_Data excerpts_

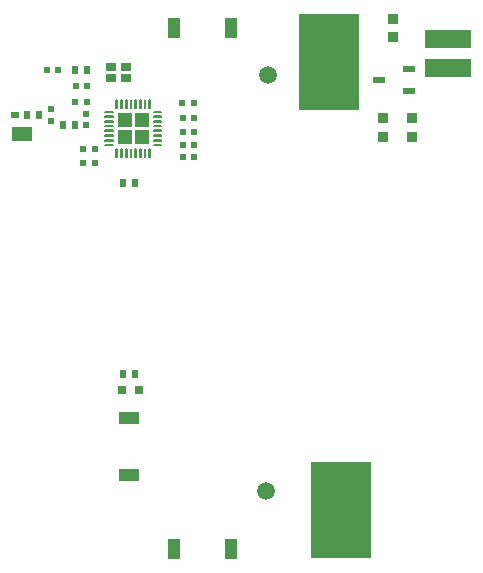
<source format=gbr>
G04 EAGLE Gerber RS-274X export*
G75*
%MOMM*%
%FSLAX34Y34*%
%LPD*%
%INSolderpaste Top*%
%IPPOS*%
%AMOC8*
5,1,8,0,0,1.08239X$1,22.5*%
G01*
G04 Define Apertures*
%ADD10R,0.560000X0.629100*%
%ADD11R,0.629100X0.560000*%
%ADD12R,0.970200X0.920900*%
%ADD13R,1.120200X0.589100*%
%ADD14R,0.535100X0.644000*%
%ADD15R,4.000000X1.500000*%
%ADD16R,0.800000X0.800000*%
%ADD17C,1.500000*%
%ADD18R,1.700000X1.300000*%
%ADD19R,0.650000X0.500000*%
%ADD20C,0.140000*%
%ADD21R,1.230000X1.230000*%
%ADD22R,0.875000X0.775000*%
%ADD23R,1.700000X1.000000*%
%ADD24R,1.000000X1.700000*%
%ADD25R,5.080000X8.130000*%
D10*
X-107986Y158450D03*
X-98294Y158450D03*
X-107603Y172270D03*
X-97911Y172270D03*
X-16896Y111840D03*
X-7204Y111840D03*
X-16896Y122000D03*
X-7204Y122000D03*
X-16896Y133430D03*
X-7204Y133430D03*
X-17166Y157910D03*
X-7474Y157910D03*
X-16896Y144860D03*
X-7204Y144860D03*
D11*
X-98330Y148516D03*
X-98330Y138824D03*
X-128270Y142824D03*
X-128270Y152516D03*
D12*
X177150Y129374D03*
X177150Y144866D03*
D10*
X-132086Y185690D03*
X-122394Y185690D03*
D12*
X161580Y229376D03*
X161580Y213884D03*
X152400Y129374D03*
X152400Y144866D03*
D10*
X-91154Y119000D03*
X-100846Y119000D03*
X-91154Y107000D03*
X-100846Y107000D03*
D13*
X175020Y167950D03*
X175020Y186950D03*
X149020Y177450D03*
D14*
X-118375Y139590D03*
X-108225Y139590D03*
D15*
X207820Y212010D03*
X207820Y187430D03*
D14*
X-57345Y90550D03*
X-67495Y90550D03*
X-148315Y147590D03*
X-138165Y147590D03*
X-97845Y185690D03*
X-107995Y185690D03*
D16*
X-53600Y-84800D03*
X-68600Y-84800D03*
D14*
X-57017Y-71267D03*
X-67167Y-71267D03*
D17*
X55650Y181820D03*
X53900Y-170900D03*
D18*
X-153289Y132011D03*
D19*
X-158489Y148011D03*
D20*
X-72390Y119100D02*
X-72390Y112500D01*
X-72990Y112500D01*
X-72990Y119100D01*
X-72390Y119100D01*
X-72390Y113830D02*
X-72990Y113830D01*
X-72990Y115160D02*
X-72390Y115160D01*
X-72390Y116490D02*
X-72990Y116490D01*
X-72990Y117820D02*
X-72390Y117820D01*
X-68390Y119100D02*
X-68390Y112500D01*
X-68990Y112500D01*
X-68990Y119100D01*
X-68390Y119100D01*
X-68390Y113830D02*
X-68990Y113830D01*
X-68990Y115160D02*
X-68390Y115160D01*
X-68390Y116490D02*
X-68990Y116490D01*
X-68990Y117820D02*
X-68390Y117820D01*
X-64390Y119100D02*
X-64390Y112500D01*
X-64990Y112500D01*
X-64990Y119100D01*
X-64390Y119100D01*
X-64390Y113830D02*
X-64990Y113830D01*
X-64990Y115160D02*
X-64390Y115160D01*
X-64390Y116490D02*
X-64990Y116490D01*
X-64990Y117820D02*
X-64390Y117820D01*
X-60390Y119100D02*
X-60390Y112500D01*
X-60990Y112500D01*
X-60990Y119100D01*
X-60390Y119100D01*
X-60390Y113830D02*
X-60990Y113830D01*
X-60990Y115160D02*
X-60390Y115160D01*
X-60390Y116490D02*
X-60990Y116490D01*
X-60990Y117820D02*
X-60390Y117820D01*
X-56390Y119100D02*
X-56390Y112500D01*
X-56990Y112500D01*
X-56990Y119100D01*
X-56390Y119100D01*
X-56390Y113830D02*
X-56990Y113830D01*
X-56990Y115160D02*
X-56390Y115160D01*
X-56390Y116490D02*
X-56990Y116490D01*
X-56990Y117820D02*
X-56390Y117820D01*
X-52390Y119100D02*
X-52390Y112500D01*
X-52990Y112500D01*
X-52990Y119100D01*
X-52390Y119100D01*
X-52390Y113830D02*
X-52990Y113830D01*
X-52990Y115160D02*
X-52390Y115160D01*
X-52390Y116490D02*
X-52990Y116490D01*
X-52990Y117820D02*
X-52390Y117820D01*
X-48390Y119100D02*
X-48390Y112500D01*
X-48990Y112500D01*
X-48990Y119100D01*
X-48390Y119100D01*
X-48390Y113830D02*
X-48990Y113830D01*
X-48990Y115160D02*
X-48390Y115160D01*
X-48390Y116490D02*
X-48990Y116490D01*
X-48990Y117820D02*
X-48390Y117820D01*
X-44390Y119100D02*
X-44390Y112500D01*
X-44990Y112500D01*
X-44990Y119100D01*
X-44390Y119100D01*
X-44390Y113830D02*
X-44990Y113830D01*
X-44990Y115160D02*
X-44390Y115160D01*
X-44390Y116490D02*
X-44990Y116490D01*
X-44990Y117820D02*
X-44390Y117820D01*
X-41470Y122620D02*
X-34870Y122620D01*
X-34870Y122020D01*
X-41470Y122020D01*
X-41470Y122620D01*
X-41470Y126620D02*
X-34870Y126620D01*
X-34870Y126020D01*
X-41470Y126020D01*
X-41470Y126620D01*
X-41470Y130620D02*
X-34870Y130620D01*
X-34870Y130020D01*
X-41470Y130020D01*
X-41470Y130620D01*
X-41470Y134620D02*
X-34870Y134620D01*
X-34870Y134020D01*
X-41470Y134020D01*
X-41470Y134620D01*
X-41470Y138620D02*
X-34870Y138620D01*
X-34870Y138020D01*
X-41470Y138020D01*
X-41470Y138620D01*
X-41470Y142620D02*
X-34870Y142620D01*
X-34870Y142020D01*
X-41470Y142020D01*
X-41470Y142620D01*
X-41470Y146620D02*
X-34870Y146620D01*
X-34870Y146020D01*
X-41470Y146020D01*
X-41470Y146620D01*
X-41470Y150620D02*
X-34870Y150620D01*
X-34870Y150020D01*
X-41470Y150020D01*
X-41470Y150620D01*
X-44390Y153540D02*
X-44390Y160140D01*
X-44390Y153540D02*
X-44990Y153540D01*
X-44990Y160140D01*
X-44390Y160140D01*
X-44390Y154870D02*
X-44990Y154870D01*
X-44990Y156200D02*
X-44390Y156200D01*
X-44390Y157530D02*
X-44990Y157530D01*
X-44990Y158860D02*
X-44390Y158860D01*
X-48390Y160140D02*
X-48390Y153540D01*
X-48990Y153540D01*
X-48990Y160140D01*
X-48390Y160140D01*
X-48390Y154870D02*
X-48990Y154870D01*
X-48990Y156200D02*
X-48390Y156200D01*
X-48390Y157530D02*
X-48990Y157530D01*
X-48990Y158860D02*
X-48390Y158860D01*
X-52390Y160140D02*
X-52390Y153540D01*
X-52990Y153540D01*
X-52990Y160140D01*
X-52390Y160140D01*
X-52390Y154870D02*
X-52990Y154870D01*
X-52990Y156200D02*
X-52390Y156200D01*
X-52390Y157530D02*
X-52990Y157530D01*
X-52990Y158860D02*
X-52390Y158860D01*
X-56390Y160140D02*
X-56390Y153540D01*
X-56990Y153540D01*
X-56990Y160140D01*
X-56390Y160140D01*
X-56390Y154870D02*
X-56990Y154870D01*
X-56990Y156200D02*
X-56390Y156200D01*
X-56390Y157530D02*
X-56990Y157530D01*
X-56990Y158860D02*
X-56390Y158860D01*
X-60390Y160140D02*
X-60390Y153540D01*
X-60990Y153540D01*
X-60990Y160140D01*
X-60390Y160140D01*
X-60390Y154870D02*
X-60990Y154870D01*
X-60990Y156200D02*
X-60390Y156200D01*
X-60390Y157530D02*
X-60990Y157530D01*
X-60990Y158860D02*
X-60390Y158860D01*
X-64390Y160140D02*
X-64390Y153540D01*
X-64990Y153540D01*
X-64990Y160140D01*
X-64390Y160140D01*
X-64390Y154870D02*
X-64990Y154870D01*
X-64990Y156200D02*
X-64390Y156200D01*
X-64390Y157530D02*
X-64990Y157530D01*
X-64990Y158860D02*
X-64390Y158860D01*
X-68390Y160140D02*
X-68390Y153540D01*
X-68990Y153540D01*
X-68990Y160140D01*
X-68390Y160140D01*
X-68390Y154870D02*
X-68990Y154870D01*
X-68990Y156200D02*
X-68390Y156200D01*
X-68390Y157530D02*
X-68990Y157530D01*
X-68990Y158860D02*
X-68390Y158860D01*
X-72390Y160140D02*
X-72390Y153540D01*
X-72990Y153540D01*
X-72990Y160140D01*
X-72390Y160140D01*
X-72390Y154870D02*
X-72990Y154870D01*
X-72990Y156200D02*
X-72390Y156200D01*
X-72390Y157530D02*
X-72990Y157530D01*
X-72990Y158860D02*
X-72390Y158860D01*
X-75910Y150620D02*
X-82510Y150620D01*
X-75910Y150620D02*
X-75910Y150020D01*
X-82510Y150020D01*
X-82510Y150620D01*
X-82510Y146620D02*
X-75910Y146620D01*
X-75910Y146020D01*
X-82510Y146020D01*
X-82510Y146620D01*
X-82510Y142620D02*
X-75910Y142620D01*
X-75910Y142020D01*
X-82510Y142020D01*
X-82510Y142620D01*
X-82510Y138620D02*
X-75910Y138620D01*
X-75910Y138020D01*
X-82510Y138020D01*
X-82510Y138620D01*
X-82510Y134620D02*
X-75910Y134620D01*
X-75910Y134020D01*
X-82510Y134020D01*
X-82510Y134620D01*
X-82510Y130620D02*
X-75910Y130620D01*
X-75910Y130020D01*
X-82510Y130020D01*
X-82510Y130620D01*
X-82510Y126620D02*
X-75910Y126620D01*
X-75910Y126020D01*
X-82510Y126020D01*
X-82510Y126620D01*
X-82510Y122620D02*
X-75910Y122620D01*
X-75910Y122020D01*
X-82510Y122020D01*
X-82510Y122620D01*
D21*
X-51540Y143470D03*
X-65840Y129170D03*
X-65840Y143470D03*
X-51540Y129170D03*
D22*
X-77389Y178968D03*
X-64649Y178968D03*
X-64649Y188708D03*
X-77389Y188708D03*
D23*
X-62220Y-157070D03*
X-62220Y-109070D03*
D24*
X-24000Y220980D03*
X24000Y220980D03*
X-24000Y-220000D03*
X24000Y-220000D03*
D25*
X107000Y193000D03*
X117000Y-187000D03*
M02*

</source>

_Task description_
Return nothing but the lines running from the start of the data to the line with "X-7474Y157910D03*", please, both ends included and no pictures.

_Written response_
<source format=gbr>
G04 EAGLE Gerber RS-274X export*
G75*
%MOMM*%
%FSLAX34Y34*%
%LPD*%
%INSolderpaste Top*%
%IPPOS*%
%AMOC8*
5,1,8,0,0,1.08239X$1,22.5*%
G01*
G04 Define Apertures*
%ADD10R,0.560000X0.629100*%
%ADD11R,0.629100X0.560000*%
%ADD12R,0.970200X0.920900*%
%ADD13R,1.120200X0.589100*%
%ADD14R,0.535100X0.644000*%
%ADD15R,4.000000X1.500000*%
%ADD16R,0.800000X0.800000*%
%ADD17C,1.500000*%
%ADD18R,1.700000X1.300000*%
%ADD19R,0.650000X0.500000*%
%ADD20C,0.140000*%
%ADD21R,1.230000X1.230000*%
%ADD22R,0.875000X0.775000*%
%ADD23R,1.700000X1.000000*%
%ADD24R,1.000000X1.700000*%
%ADD25R,5.080000X8.130000*%
D10*
X-107986Y158450D03*
X-98294Y158450D03*
X-107603Y172270D03*
X-97911Y172270D03*
X-16896Y111840D03*
X-7204Y111840D03*
X-16896Y122000D03*
X-7204Y122000D03*
X-16896Y133430D03*
X-7204Y133430D03*
X-17166Y157910D03*
X-7474Y157910D03*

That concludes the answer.